TEXT SECTION:
□ □ □
1. First off, thanks for writing such a great piece. We at the blog mostly cover the wars in Iraq and Afghanistan, so your article on the FARC was of great interest to the readership. How long have you been based in Colombia, and why did you first go there?
I’ve been based in Colombia for the last seven years. I went to Colombia on a whim and because I was bored with life in London. I initially arrived in Bogota on a 2 year teaching contract in an international school. Haven’t looked back since.
2. One question a reader asked was about civilian casualties. How careful is the Colombian military to avoid civilian casualties? Do they place a priority on protecting the population in the same way as the U.S. military now does? Or is it just a case of the FARC being relatively more brutal than the government?
In my opinion, the Colombian military is very careful to avoid civilian casualties. This happens rarely, at least officially. The biggest problem for civilians is landmines rather than getting caught up in crossfire between the Farc and government troops. Civilians generally flee their homes to avoid fighting and this has lead to Colombia’s displacement crisis. The country has one of the world’s highest internally displaced populations in the world, over 3 million.
3. Another reader wanted to know more about Colombia's right-wing paramilitary organizations. What role have these organizations -- and primarily the AUC -- played in the fighting? What happens to them when the war is "over"? Can you describe their role and activities a little more?
□ □ □
EXERCISE DATA:
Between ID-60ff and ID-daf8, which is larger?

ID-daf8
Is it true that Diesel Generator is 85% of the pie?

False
□ □ □
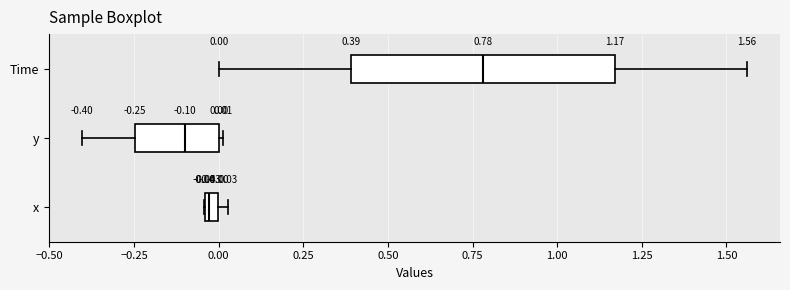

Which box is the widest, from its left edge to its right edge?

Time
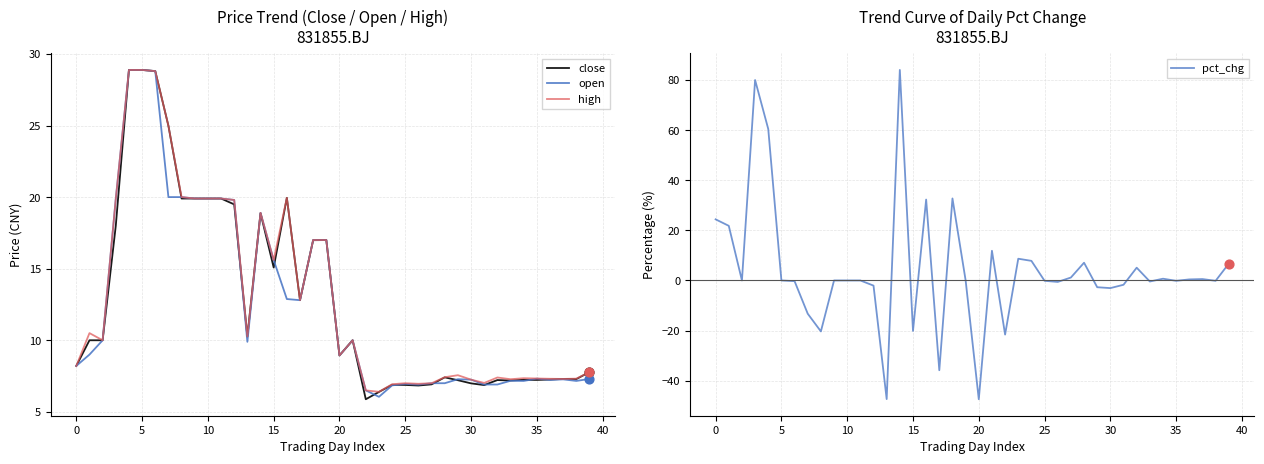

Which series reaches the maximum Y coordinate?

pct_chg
□ □ □
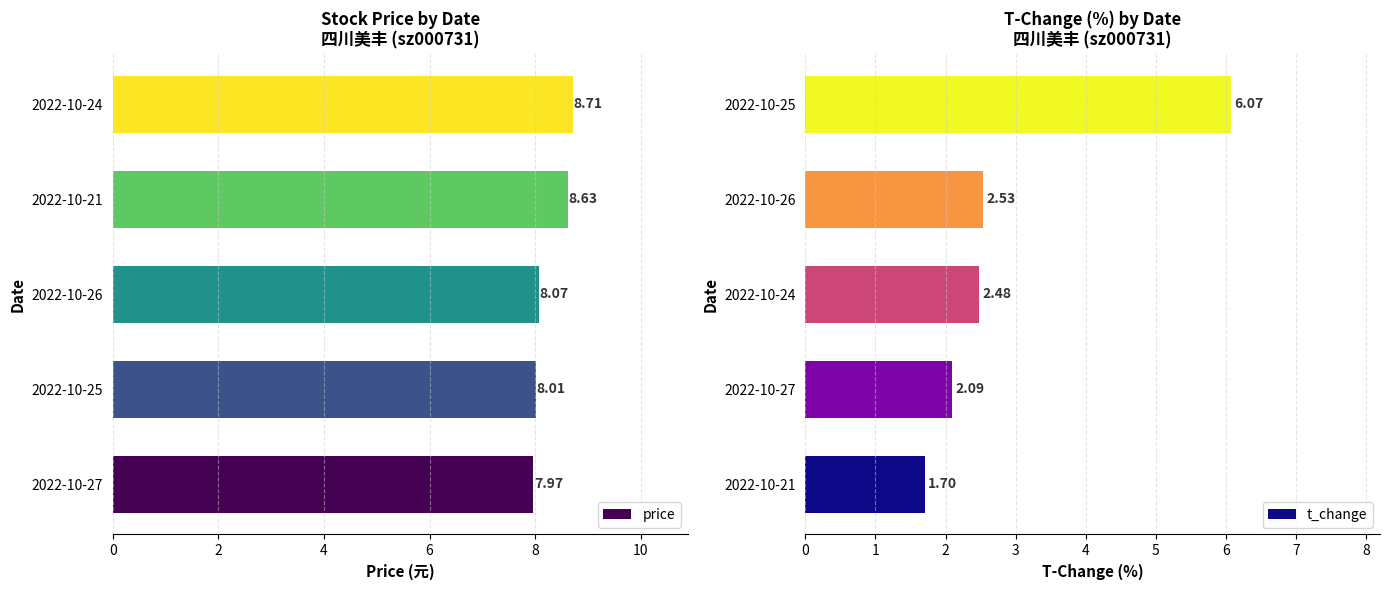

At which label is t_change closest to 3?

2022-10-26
□ □ □
TASK DIRECTIONS: Please reproduce, word for word, the part of the Colombia interview above that opens with the words "In my opinion, the" and closes with "over 3 million.".

WRITTEN RESPONSE:
In my opinion, the Colombian military is very careful to avoid civilian casualties. This happens rarely, at least officially. The biggest problem for civilians is landmines rather than getting caught up in crossfire between the Farc and government troops. Civilians generally flee their homes to avoid fighting and this has lead to Colombia’s displacement crisis. The country has one of the world’s highest internally displaced populations in the world, over 3 million.